Mamma Mia!’s plot, such as it is, owes something to the 1968 Gina Lollobrigida film, Buona Sera Mrs. Campbell, in which three U.S. servicemen have a reunion in an Italian village 20 years after the war, each of them having paid for the upbringing of a daughter Lollobrigida has told them is theirs. Except that Mamma Mia! takes place on a Greek island where the daughter, Sophie (Amanda Seyfried), is about to be married and the mother, Donna (Meryl Streep), has long ago lost touch with the three former lovers (Pierce Brosnan, Stellan Skarsgård, and Colin Firth). Sophie has invited them to the wedding in the hope of discovering who her real father is so he can walk her down the aisle. Also coming to the wedding are the two old pals (Julie Waters and Christine Baranski) who once played in Donna’s band, Donna and the Dynamos. The give and take between this threesome evokes the nutty ambience of Jennifer Saunders’s incomparable Ab Fab, and when they take the stage at the bride’s pre-nuptial blast singing “Super Trouper” in full Glam Rock regalia, it’s like a Patsy and Edina fantasy come to life.

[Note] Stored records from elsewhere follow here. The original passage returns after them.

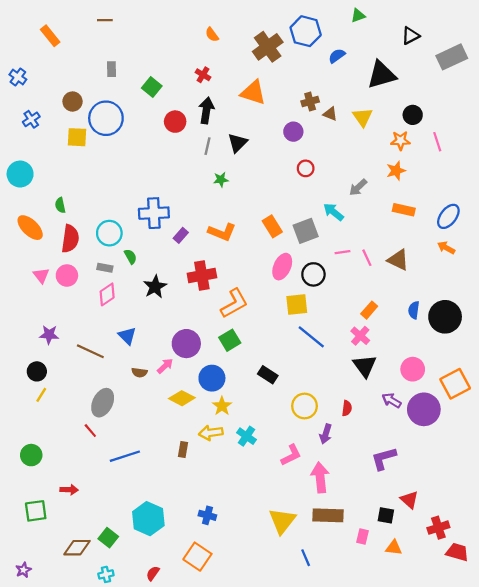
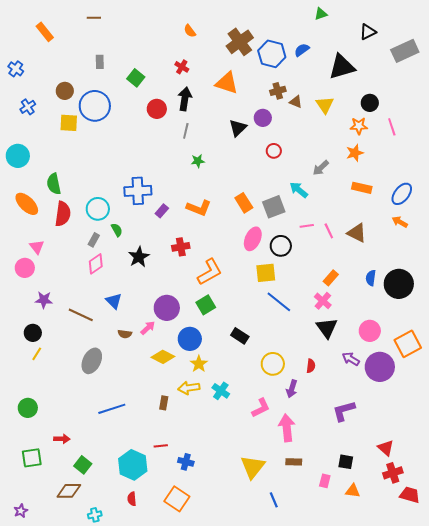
blue hexagon: (306, 31) -> (272, 54), moved
black triangle: (238, 143) -> (238, 128), moved
green semicircle: (60, 205) -> (54, 184), size x1.5
gray rectangle: (105, 268) -> (94, 240), turned -72
pink circle: (67, 276) -> (25, 268), moved
red cross: (202, 276) -> (181, 247), size x0.7
red line: (90, 431) -> (161, 446), moved, turned -56
red triangle: (409, 500) -> (386, 448), moved
brown rectangle: (328, 515) -> (294, 462), size x0.6
green square: (108, 538) -> (83, 465), moved
red semicircle: (153, 573) -> (132, 499), moved, turned -40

As for negatives, Sophie and her groom (Dominic Cooper) may remind you at times of the ingenue love interest in a Marx Brothers movie, and though Seyfried is probably the best singer in the film, she’s also its most strenuously overstated actor; it’s too bad she and Cooper are responsible for one of ABBA’s absolute masterpieces, “Lay All Your Love On Me,” with its soaring, breathless-on-a-precipice crescendoes and ecstatic diminuendoes.

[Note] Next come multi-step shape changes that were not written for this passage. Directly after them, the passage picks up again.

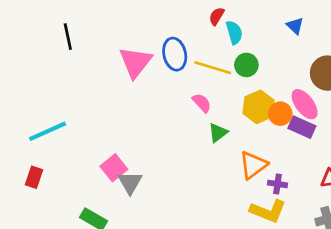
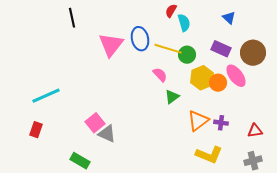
black line: (68, 37) -> (72, 18), moved
green circle: (246, 65) -> (187, 55), moved
purple rectangle: (302, 127) -> (221, 49), moved
gray triangle: (130, 183) -> (107, 134), turned -36
purple cross: (277, 184) -> (221, 123), moved

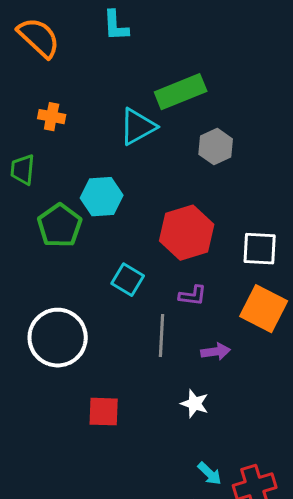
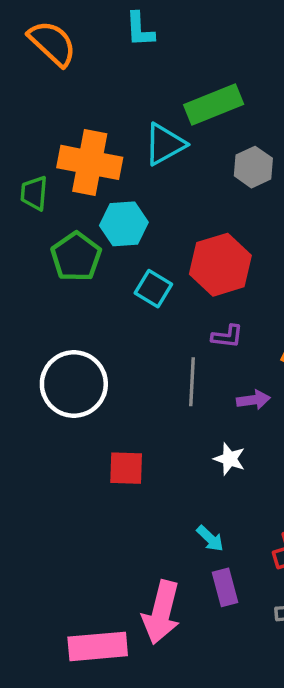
orange cross: (52, 117) -> (90, 162), moved, size x2.0
cyan square: (128, 280) -> (153, 289), moved
cyan arrow: (210, 474) -> (210, 539), moved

Whatever their verdict on the film, most reviewers were in agreement about Pierce Brosnan’s rendition of “S.O.S.,” which inspired comparisons to a water buffalo, a “wounded raccoon,” a “donkey braying,” and someone undergoing a prostate exam. As painful as it was to see an unskilled singer struggle with so thankless a task, Brosnan’s lumbering agony is almost perversely refreshing, it’s so flamboyantly unprofessional. While ABBA’s complexly arranged and engineered recordings are closer to rocket science than spontaneity, the mission of the music is to set people singing and dancing, never mind how talented or untalented they may be. The idea is to sing along, let your hair down, have fun, and break through routine everyday constraints. Anthony Lane sees this as a negative, dismissing the idea of audiences tolerating and even enjoying imperfect singing and dancing because “it reminds them of themselves having a good time.”

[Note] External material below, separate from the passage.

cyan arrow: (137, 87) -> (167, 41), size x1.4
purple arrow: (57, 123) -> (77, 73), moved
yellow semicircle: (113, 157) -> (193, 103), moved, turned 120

But when he refers to the “good time” being shared by audience and performer, Lane’s actually recognizing something akin to the vicarious enjoyment that has been bonding moviegoers and movie musicals from the moment Al Jolson sang “Mammy” in The Jazz Singer. Songs like “Mamma Mia” or “Dancing Queen,” or “Gimme Gimme Gimme” or “Does Your Mother Know” create a surfeit of sheer exhilaration; the music can’t be contained: it has to be released, given play, set loose. You need more than some people dancing; you need crowds, legions, a spectacle. The visual excitement of all that liberated human energy makes the music swell inside you until you laugh out loud with the joy of it. And, as often as not, you sing along. In fact, one of the bonus features of the DVD is a Sing-Along version with on-screen lyrics for 27 numbers. A Special Edition 2-disc DVD is also available.

In England, Mamma Mia! is the highest grossing film and fastest-selling DVD ever, in addition to being the highest grossing musical film in the world, in history, period. 2009 also marks the 35th anniversary of ABBA’s breakthrough, the year “Waterloo” won the 1974 Eurovision Song Contest. And, of course, 2009 is a landmark year for New Jersey native Meryl Streep, who is the heart and soul of Mamma Mia! whether she’s living every word of “The Winner Takes It All,” or feeling every word of “Slipping Through My Fingers,” or laughing or crying or tearing her hair, leaping about, doing splits. And, yes, this Monday she’ll celebrate her 60th birthday.